↓↓↓
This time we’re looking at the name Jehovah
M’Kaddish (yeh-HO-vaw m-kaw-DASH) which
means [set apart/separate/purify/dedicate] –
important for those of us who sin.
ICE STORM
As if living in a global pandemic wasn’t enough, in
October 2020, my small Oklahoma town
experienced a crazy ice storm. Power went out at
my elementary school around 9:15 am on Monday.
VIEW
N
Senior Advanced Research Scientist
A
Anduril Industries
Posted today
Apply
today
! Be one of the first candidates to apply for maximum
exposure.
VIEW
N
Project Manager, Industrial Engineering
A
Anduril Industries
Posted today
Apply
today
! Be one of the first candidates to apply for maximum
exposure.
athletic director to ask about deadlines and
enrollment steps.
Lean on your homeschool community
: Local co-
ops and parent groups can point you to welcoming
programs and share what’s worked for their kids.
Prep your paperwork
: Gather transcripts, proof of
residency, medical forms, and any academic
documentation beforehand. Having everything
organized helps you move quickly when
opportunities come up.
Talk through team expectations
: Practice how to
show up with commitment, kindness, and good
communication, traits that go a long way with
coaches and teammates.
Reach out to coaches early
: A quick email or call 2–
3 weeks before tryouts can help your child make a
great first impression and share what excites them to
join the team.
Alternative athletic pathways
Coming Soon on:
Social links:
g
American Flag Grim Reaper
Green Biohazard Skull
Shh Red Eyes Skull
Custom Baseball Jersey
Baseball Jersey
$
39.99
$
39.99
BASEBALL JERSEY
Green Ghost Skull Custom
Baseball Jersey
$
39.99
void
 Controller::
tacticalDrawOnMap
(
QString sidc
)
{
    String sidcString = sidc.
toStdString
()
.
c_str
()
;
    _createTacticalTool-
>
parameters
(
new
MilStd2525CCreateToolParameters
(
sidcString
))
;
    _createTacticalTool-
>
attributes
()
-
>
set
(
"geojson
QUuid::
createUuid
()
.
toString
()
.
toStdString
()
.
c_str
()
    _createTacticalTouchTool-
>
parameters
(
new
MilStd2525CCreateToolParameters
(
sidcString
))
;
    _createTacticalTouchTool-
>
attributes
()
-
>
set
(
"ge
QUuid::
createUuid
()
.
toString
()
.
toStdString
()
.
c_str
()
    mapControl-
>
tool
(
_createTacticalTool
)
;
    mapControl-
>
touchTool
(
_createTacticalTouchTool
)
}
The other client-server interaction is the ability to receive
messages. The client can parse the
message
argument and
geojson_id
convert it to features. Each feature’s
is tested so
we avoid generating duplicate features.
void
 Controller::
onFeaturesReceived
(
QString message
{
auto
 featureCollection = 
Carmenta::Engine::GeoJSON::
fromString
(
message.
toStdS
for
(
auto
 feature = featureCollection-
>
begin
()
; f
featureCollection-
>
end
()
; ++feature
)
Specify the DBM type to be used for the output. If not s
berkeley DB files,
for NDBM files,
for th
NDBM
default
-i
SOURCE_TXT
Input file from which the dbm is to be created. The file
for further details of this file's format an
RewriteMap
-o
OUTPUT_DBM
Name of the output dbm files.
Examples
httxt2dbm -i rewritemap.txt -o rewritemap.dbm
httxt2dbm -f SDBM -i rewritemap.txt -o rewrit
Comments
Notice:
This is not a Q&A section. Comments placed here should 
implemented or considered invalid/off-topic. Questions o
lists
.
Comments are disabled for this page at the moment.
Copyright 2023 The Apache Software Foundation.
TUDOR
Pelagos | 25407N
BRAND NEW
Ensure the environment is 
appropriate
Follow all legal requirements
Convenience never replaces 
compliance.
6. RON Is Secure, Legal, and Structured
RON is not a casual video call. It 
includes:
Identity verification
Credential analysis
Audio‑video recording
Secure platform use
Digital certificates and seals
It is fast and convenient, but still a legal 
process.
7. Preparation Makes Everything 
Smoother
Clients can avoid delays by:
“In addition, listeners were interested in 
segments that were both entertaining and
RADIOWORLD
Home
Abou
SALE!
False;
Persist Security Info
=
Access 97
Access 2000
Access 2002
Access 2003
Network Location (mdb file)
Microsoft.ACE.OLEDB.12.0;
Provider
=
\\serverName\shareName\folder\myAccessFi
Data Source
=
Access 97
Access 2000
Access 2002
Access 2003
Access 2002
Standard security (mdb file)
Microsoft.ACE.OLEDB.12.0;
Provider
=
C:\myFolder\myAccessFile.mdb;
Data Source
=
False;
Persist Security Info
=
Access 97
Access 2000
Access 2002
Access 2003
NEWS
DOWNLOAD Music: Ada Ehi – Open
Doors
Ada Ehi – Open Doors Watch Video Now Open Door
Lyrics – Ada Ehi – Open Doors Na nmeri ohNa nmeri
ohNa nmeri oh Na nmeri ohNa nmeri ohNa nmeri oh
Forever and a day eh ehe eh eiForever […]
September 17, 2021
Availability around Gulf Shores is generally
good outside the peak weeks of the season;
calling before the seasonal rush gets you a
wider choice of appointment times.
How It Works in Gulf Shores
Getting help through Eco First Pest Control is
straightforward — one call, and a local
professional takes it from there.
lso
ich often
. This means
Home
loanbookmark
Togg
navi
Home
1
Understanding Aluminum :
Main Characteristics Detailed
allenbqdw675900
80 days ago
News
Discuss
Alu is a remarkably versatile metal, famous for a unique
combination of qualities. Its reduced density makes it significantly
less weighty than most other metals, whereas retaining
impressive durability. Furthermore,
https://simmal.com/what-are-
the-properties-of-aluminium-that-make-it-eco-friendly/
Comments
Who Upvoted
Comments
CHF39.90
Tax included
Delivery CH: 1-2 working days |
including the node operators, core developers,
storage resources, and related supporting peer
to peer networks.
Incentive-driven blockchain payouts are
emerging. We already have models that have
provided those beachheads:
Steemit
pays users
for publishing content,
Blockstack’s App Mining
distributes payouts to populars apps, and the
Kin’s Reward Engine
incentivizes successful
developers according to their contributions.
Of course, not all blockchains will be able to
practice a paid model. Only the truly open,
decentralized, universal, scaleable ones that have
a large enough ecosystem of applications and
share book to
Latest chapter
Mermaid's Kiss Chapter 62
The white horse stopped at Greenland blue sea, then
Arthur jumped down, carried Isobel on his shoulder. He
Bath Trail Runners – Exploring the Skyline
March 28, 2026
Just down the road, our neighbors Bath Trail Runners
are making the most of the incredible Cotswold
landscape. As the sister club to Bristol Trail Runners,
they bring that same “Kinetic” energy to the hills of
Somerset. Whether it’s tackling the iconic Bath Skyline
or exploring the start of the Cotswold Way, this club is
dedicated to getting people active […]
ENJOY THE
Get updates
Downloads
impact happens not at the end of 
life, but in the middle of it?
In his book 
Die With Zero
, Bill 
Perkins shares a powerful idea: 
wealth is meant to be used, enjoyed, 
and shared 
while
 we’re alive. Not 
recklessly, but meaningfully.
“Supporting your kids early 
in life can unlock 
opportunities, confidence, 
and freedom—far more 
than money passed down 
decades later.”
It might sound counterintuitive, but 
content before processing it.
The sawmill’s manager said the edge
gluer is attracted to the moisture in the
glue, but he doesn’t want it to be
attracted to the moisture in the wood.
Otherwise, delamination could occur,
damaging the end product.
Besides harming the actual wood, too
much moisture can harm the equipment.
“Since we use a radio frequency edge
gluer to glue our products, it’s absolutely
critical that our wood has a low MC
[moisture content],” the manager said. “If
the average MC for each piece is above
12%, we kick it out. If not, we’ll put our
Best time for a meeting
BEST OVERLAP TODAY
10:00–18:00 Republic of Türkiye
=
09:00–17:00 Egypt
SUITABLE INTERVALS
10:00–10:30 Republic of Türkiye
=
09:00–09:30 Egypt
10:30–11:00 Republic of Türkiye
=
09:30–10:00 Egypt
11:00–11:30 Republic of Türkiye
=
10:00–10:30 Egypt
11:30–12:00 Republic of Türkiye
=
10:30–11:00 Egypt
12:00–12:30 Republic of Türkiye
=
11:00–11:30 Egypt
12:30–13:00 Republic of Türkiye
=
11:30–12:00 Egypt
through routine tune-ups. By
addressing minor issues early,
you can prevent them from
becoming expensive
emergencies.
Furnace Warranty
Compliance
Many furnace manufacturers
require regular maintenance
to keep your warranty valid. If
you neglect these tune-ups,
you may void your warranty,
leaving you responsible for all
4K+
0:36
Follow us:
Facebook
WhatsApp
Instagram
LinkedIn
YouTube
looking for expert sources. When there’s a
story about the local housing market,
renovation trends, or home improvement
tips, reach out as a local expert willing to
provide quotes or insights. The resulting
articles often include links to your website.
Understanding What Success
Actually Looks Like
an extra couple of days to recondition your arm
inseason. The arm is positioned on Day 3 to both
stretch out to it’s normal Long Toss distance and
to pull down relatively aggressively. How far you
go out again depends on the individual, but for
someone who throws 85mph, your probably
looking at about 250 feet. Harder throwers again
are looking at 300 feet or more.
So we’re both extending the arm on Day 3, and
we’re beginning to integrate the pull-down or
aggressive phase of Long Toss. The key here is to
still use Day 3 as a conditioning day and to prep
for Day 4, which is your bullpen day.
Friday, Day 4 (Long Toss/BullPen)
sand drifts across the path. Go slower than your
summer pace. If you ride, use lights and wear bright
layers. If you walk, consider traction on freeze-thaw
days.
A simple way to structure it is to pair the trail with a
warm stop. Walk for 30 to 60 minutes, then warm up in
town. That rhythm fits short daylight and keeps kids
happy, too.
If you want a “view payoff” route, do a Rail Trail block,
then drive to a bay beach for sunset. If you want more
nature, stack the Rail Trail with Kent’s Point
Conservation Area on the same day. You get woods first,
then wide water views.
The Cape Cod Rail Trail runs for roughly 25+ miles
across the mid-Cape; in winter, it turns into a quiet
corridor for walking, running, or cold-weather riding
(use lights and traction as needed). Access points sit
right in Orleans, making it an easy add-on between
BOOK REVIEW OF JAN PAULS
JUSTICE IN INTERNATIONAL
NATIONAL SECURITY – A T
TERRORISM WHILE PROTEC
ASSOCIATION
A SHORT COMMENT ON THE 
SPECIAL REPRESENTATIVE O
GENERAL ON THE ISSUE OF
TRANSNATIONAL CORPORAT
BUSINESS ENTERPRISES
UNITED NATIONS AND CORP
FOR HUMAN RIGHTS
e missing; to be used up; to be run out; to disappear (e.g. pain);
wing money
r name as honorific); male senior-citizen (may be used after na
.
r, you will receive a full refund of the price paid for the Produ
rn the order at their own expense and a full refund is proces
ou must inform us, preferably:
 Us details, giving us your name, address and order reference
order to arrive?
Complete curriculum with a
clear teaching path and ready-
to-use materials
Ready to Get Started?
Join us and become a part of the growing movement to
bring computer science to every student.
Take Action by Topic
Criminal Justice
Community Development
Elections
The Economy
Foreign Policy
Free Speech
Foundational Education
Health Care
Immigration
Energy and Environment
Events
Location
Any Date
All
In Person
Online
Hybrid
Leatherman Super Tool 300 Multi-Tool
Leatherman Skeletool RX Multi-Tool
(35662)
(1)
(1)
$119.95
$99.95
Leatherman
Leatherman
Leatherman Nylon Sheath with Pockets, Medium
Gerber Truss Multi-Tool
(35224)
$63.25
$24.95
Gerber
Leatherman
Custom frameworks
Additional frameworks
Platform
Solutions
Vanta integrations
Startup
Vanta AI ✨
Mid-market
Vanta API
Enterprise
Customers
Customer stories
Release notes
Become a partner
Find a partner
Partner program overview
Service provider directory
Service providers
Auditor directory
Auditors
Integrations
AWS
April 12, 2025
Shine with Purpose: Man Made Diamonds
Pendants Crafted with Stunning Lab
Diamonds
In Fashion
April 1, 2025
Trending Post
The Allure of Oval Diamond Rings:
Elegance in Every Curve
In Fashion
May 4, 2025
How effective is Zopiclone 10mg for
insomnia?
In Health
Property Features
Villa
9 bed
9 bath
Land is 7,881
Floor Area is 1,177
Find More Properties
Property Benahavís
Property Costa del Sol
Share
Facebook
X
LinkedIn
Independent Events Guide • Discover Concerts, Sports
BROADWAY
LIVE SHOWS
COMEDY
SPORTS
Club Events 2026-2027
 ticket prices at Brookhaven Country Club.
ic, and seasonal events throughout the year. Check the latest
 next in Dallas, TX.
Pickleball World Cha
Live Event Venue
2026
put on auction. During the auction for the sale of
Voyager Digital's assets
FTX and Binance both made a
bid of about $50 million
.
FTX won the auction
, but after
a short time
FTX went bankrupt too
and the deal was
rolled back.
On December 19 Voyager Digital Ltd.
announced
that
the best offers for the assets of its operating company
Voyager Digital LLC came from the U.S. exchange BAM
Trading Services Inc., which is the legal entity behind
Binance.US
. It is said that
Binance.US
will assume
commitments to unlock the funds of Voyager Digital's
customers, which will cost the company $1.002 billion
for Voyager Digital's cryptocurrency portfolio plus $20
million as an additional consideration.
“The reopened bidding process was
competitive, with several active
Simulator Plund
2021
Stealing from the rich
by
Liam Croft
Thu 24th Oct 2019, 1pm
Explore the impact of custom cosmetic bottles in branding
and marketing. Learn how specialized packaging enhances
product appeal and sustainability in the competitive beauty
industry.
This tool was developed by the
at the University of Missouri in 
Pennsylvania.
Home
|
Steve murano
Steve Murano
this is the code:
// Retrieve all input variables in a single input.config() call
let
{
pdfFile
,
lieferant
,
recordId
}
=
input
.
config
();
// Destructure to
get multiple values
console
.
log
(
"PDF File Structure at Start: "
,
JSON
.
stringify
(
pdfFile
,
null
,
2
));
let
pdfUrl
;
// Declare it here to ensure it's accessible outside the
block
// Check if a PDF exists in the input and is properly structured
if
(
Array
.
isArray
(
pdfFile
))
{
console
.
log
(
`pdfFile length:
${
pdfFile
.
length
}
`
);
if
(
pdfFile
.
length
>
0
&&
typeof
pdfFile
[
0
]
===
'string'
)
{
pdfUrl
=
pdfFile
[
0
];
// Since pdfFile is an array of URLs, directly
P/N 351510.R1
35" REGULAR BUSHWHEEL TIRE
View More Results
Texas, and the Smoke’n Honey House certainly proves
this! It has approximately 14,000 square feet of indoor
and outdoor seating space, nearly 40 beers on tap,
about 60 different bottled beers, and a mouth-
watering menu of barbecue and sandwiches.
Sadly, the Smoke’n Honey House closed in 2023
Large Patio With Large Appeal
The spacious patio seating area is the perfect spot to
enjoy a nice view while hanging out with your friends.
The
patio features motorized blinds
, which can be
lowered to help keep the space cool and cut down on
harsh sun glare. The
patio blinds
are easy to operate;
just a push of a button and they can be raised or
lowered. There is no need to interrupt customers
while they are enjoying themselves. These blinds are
↑↑↑
Reproduce the material above word for word, starting at its very first line and ending at the line that contains "transcripts, proof of", with both of those lines included.

#### [Result]
This time we’re looking at the name Jehovah
M’Kaddish (yeh-HO-vaw m-kaw-DASH) which
means [set apart/separate/purify/dedicate] –
important for those of us who sin.
ICE STORM
As if living in a global pandemic wasn’t enough, in
October 2020, my small Oklahoma town
experienced a crazy ice storm. Power went out at
my elementary school around 9:15 am on Monday.
VIEW
N
Senior Advanced Research Scientist
A
Anduril Industries
Posted today
Apply
today
! Be one of the first candidates to apply for maximum
exposure.
VIEW
N
Project Manager, Industrial Engineering
A
Anduril Industries
Posted today
Apply
today
! Be one of the first candidates to apply for maximum
exposure.
athletic director to ask about deadlines and
enrollment steps.
Lean on your homeschool community
: Local co-
ops and parent groups can point you to welcoming
programs and share what’s worked for their kids.
Prep your paperwork
: Gather transcripts, proof of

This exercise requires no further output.